Rangers do with out controversial defender Tony DeAngelo

Tony DeAngelo is likely made in New York. (Photo by Jeanine Leech / Icon Sportswire via Getty Images)

It turned out that Tony DeAngelo wasn’t worth the effort.

The New York Rangers finally made that decision on Sunday morning, using the defense attorney and magnet of the fifth year to controversy over waivers.

According to The Athletic’s Rick Carpiniello, the decision was made after DeAngelo and Rangers netminder Alexandar Georgiev were embroiled in an argument in the tunnel after losing New York overtime to the Pittsburgh Penguins on Saturday. The argument was quickly broken off, according to Carpiniello, but Georgiev was taken out of practice on Sunday for “maintenance”.

DeAngelo was on the ice in four of Pittsburgh’s five goals in the defeat prior to the Georgiev incident, but most of the issues the defender was involved in had nothing to do with performance on the ice.

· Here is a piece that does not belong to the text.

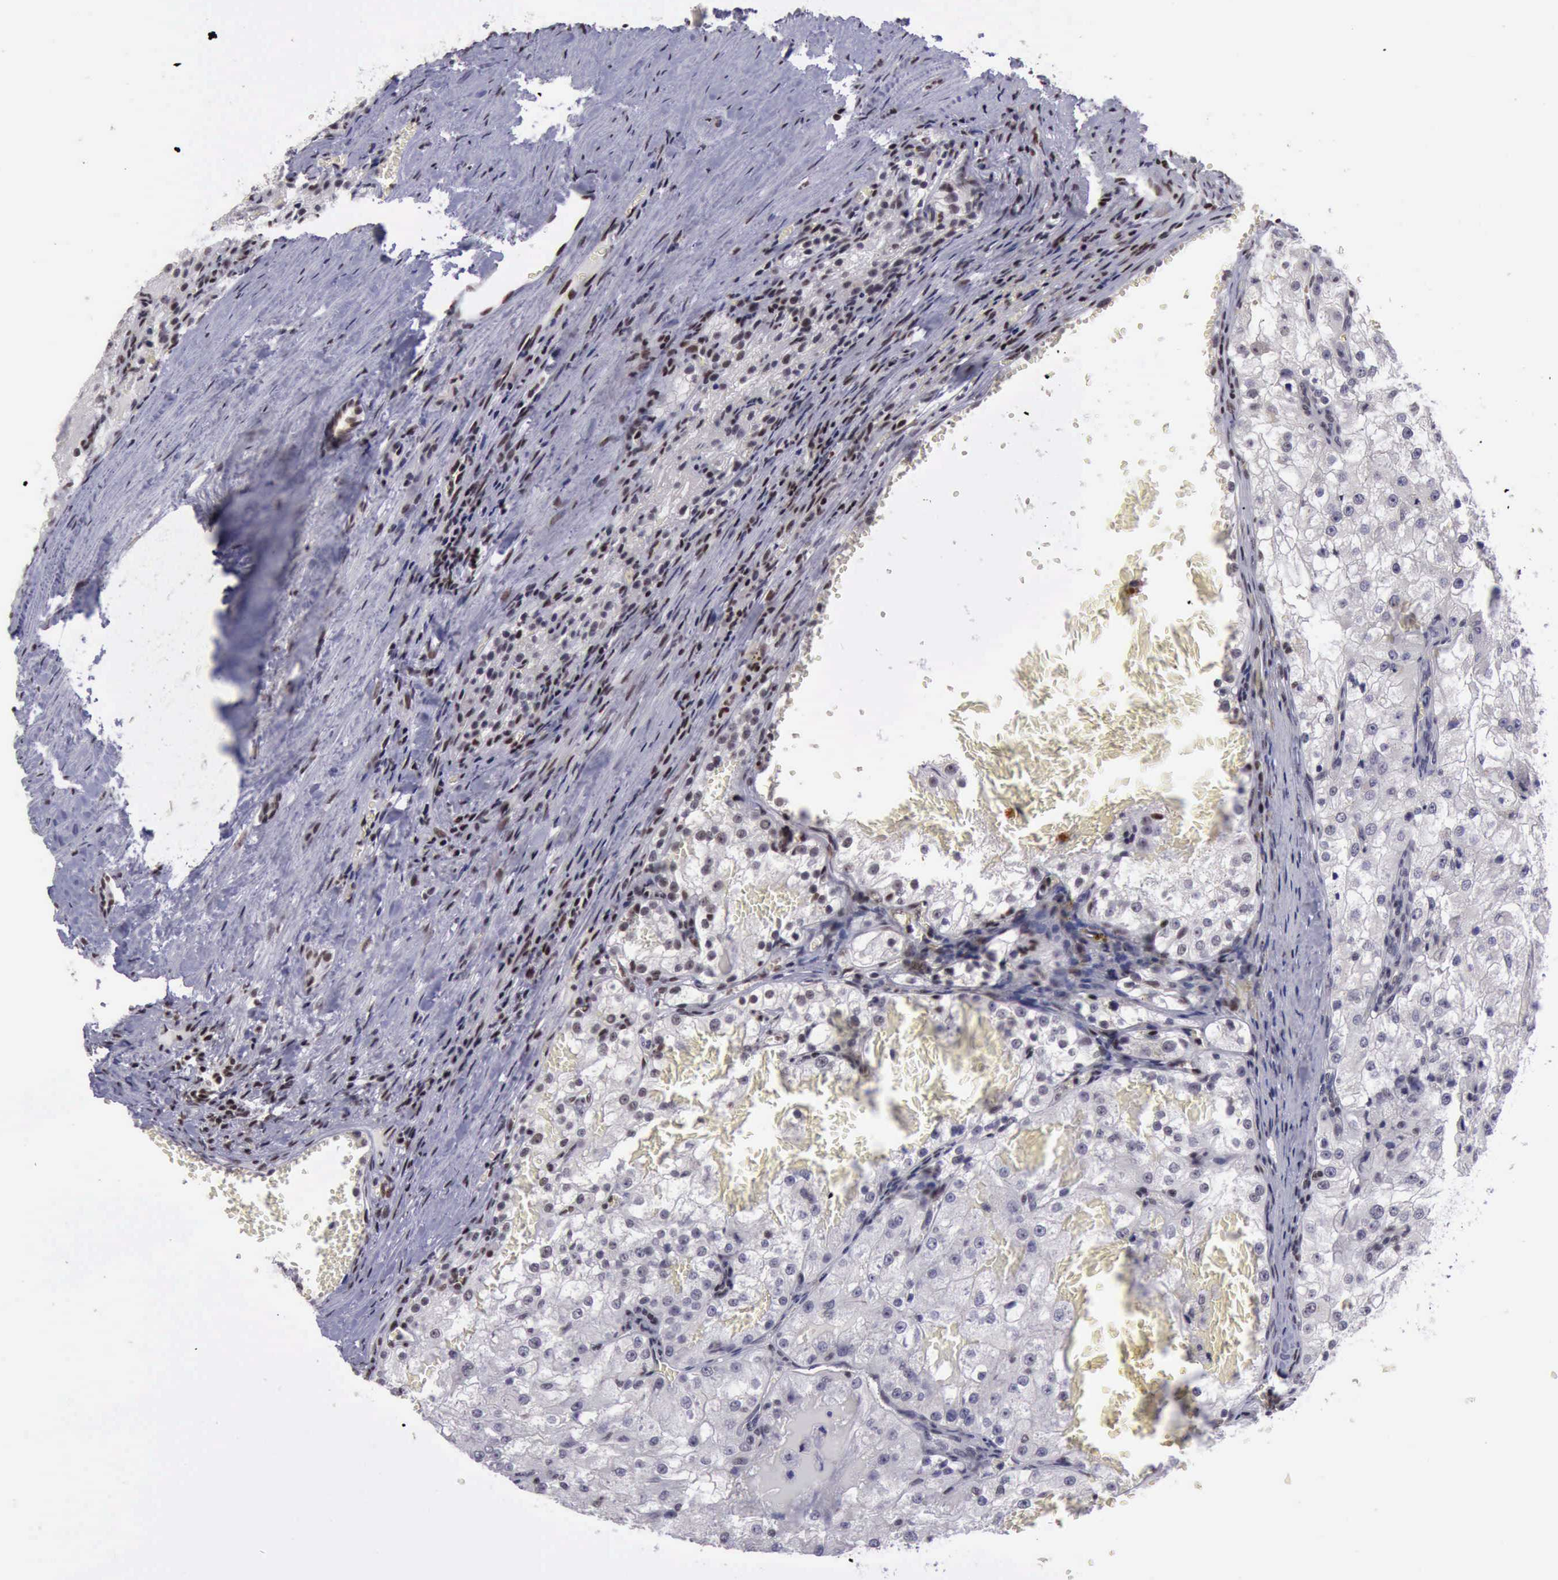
{"staining": {"intensity": "negative", "quantity": "none", "location": "none"}, "tissue": "renal cancer", "cell_type": "Tumor cells", "image_type": "cancer", "snomed": [{"axis": "morphology", "description": "Adenocarcinoma, NOS"}, {"axis": "topography", "description": "Kidney"}], "caption": "High power microscopy image of an immunohistochemistry histopathology image of adenocarcinoma (renal), revealing no significant positivity in tumor cells. (IHC, brightfield microscopy, high magnification).", "gene": "YY1", "patient": {"sex": "female", "age": 74}}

Among them, he threw a tantrum on Twitter when former US President Donald Trump was banned from the platform and stated that he would reserve his social media presence exclusively for Parler – the social network through which right-wing extremists and conspirators launched the attack coordinated earlier this month on the US Capitol.

Ultimately, DeAngelo’s social media boycott didn’t last long.

It seems a lot that just weeks later he returned to Twitter using the pseudonym @ NYRFan92360244 to defend himself and his beliefs and to continue spitting out propaganda and general nonsense.

Its cover soon puffed up, and observers on Twitter unearthed a mountain of evidence to suggest that @ NYRFan92360244 was indeed DeAngelo. This included funny attempts to deny that it was actually a burner account, but also obvious evidence that DeAngelo was using the social media platform in the press box while he was scratched when the Rangers were on the ice – which is natural against the NHL rules.

While extracurricular activity has certainly been weighed, DeAngelo’s behavior and fighting on the ice must have given more consideration to the Rangers’ decision.

While the sample was small, DeAngelo fell quite spectacularly behind the expectations of a contract that paid him $ 4.8 million annually. Prior to the Georgiev incident, Rangers manager David Quinn scratched DeAngelo for two games (and probably should have taken his cell phone away) after the team exhibited “bad behavior on the ice” in their opening night loss to the New York Islanders.

The story goes on

DeAngelo has appeared in a total of six games and has a point.

As mentioned earlier, DeAngelo indiscretions are well documented. He has been suspended on multiple levels in his hockey career for verbally abusing players and officials.

While what’s next is unclear, it seems certain that DeAngelo will not be called upon on waivers. That means the only thing the Rangers have to do is break up with the relationship to buy up the remaining term of a contract where the ink is barely dry.